Stamford High School is an English girls' Independent School situated in the market town of Stamford, Lincolnshire, England, situated on High Street, St Martin's.

Education[edit]

Stamford High School provides education for girls aged 11 (Year 7) to 18 (Year 13). Sixth Form teaching is carried out jointly with Stamford School as of 2000. Currently there are 642 girls (588 day, 54 boarding) attending the school. The school belongs to the Stamford Endowed Schools, a member of the Headmasters' and Headmistresses' Conference.[1]

The three schools of the foundation share common aims:

  • To further the intellectual, creative, aesthetic, practical, moral, spiritual, physical and social development of all pupils.
  • To enable pupils to acquire the skills and qualifications which will allow them to progress beyond school into higher education and/or employment.
....
# ASSIGNED TASK 1:
Reproduce the Stamford High School passage from "Education[edit]" up to and including "of all pupils.".
....
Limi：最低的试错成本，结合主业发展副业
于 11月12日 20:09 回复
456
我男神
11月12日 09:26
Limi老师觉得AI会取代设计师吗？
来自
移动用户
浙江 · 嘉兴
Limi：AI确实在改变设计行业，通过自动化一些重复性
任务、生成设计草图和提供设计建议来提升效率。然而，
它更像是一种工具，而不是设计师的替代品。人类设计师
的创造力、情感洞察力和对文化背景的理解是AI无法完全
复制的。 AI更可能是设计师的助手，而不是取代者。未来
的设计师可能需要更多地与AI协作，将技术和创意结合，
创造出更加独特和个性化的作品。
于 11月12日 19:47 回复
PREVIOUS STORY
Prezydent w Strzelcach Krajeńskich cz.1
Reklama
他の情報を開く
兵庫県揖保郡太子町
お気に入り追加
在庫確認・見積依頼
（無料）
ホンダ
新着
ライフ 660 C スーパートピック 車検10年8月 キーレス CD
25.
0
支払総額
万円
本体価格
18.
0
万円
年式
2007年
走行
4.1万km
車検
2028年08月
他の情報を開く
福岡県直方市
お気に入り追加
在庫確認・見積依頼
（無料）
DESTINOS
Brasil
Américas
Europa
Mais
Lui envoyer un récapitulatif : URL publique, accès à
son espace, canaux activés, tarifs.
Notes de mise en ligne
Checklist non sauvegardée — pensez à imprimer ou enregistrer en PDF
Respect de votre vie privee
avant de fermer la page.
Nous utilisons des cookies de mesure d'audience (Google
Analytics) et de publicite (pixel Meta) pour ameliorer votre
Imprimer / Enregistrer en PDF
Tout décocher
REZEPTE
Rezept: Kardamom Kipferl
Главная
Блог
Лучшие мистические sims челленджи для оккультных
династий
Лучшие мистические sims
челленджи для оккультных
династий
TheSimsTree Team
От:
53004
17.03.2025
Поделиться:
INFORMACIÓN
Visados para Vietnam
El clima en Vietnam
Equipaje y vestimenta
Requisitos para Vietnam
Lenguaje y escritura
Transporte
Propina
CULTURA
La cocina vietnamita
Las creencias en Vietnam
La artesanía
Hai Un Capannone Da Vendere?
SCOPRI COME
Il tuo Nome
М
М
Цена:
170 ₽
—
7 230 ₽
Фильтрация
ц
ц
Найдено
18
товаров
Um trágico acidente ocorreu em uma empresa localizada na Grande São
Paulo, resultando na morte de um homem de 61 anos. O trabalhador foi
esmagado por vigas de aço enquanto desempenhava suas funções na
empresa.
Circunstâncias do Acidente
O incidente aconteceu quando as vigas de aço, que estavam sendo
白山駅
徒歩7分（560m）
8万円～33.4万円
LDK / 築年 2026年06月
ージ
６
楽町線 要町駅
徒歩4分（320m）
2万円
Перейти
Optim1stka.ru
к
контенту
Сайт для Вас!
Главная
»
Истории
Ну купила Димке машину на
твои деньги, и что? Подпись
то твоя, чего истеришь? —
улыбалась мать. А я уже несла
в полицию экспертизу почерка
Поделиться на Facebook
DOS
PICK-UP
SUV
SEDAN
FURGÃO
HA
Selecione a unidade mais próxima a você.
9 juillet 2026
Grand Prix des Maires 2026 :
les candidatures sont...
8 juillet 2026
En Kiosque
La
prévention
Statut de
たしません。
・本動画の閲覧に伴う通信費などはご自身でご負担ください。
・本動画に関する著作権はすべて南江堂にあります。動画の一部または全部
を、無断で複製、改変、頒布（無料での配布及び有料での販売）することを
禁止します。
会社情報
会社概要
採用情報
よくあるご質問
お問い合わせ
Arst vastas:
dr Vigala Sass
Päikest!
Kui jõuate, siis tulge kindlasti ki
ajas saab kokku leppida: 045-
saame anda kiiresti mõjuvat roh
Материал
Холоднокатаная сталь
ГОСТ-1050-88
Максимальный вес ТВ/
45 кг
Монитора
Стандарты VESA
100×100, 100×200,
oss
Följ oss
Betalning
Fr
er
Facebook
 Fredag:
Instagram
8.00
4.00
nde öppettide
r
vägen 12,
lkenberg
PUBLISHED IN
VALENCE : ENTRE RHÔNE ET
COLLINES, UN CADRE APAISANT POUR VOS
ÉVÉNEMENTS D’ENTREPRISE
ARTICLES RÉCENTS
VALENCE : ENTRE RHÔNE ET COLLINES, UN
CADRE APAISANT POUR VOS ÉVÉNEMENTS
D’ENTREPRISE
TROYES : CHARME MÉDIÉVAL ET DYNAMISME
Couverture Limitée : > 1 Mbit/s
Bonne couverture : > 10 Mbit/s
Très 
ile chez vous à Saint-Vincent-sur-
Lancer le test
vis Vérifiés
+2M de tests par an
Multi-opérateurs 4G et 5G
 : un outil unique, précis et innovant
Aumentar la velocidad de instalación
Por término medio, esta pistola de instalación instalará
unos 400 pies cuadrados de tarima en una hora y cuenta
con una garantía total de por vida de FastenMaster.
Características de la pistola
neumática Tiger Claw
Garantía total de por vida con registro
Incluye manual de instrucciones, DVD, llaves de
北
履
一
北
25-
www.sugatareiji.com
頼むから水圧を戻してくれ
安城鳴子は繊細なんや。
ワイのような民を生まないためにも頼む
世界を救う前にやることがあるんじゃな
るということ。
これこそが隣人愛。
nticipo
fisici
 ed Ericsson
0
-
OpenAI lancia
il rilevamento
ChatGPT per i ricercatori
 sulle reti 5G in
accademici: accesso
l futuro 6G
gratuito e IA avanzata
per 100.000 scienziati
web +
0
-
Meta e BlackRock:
....
# ASSIGNED TASK 2:
Identify every line in the records that contains the string "ÉVÉNEMENTS" and copy each one.

# ANSWER AREA 1:
Education[edit]

Stamford High School provides education for girls aged 11 (Year 7) to 18 (Year 13). Sixth Form teaching is carried out jointly with Stamford School as of 2000. Currently there are 642 girls (588 day, 54 boarding) attending the school. The school belongs to the Stamford Endowed Schools, a member of the Headmasters' and Headmistresses' Conference.[1]

The three schools of the foundation share common aims:

  • To further the intellectual, creative, aesthetic, practical, moral, spiritual, physical and social development of all pupils.

# ANSWER AREA 2:
ÉVÉNEMENTS D’ENTREPRISE
CADRE APAISANT POUR VOS ÉVÉNEMENTS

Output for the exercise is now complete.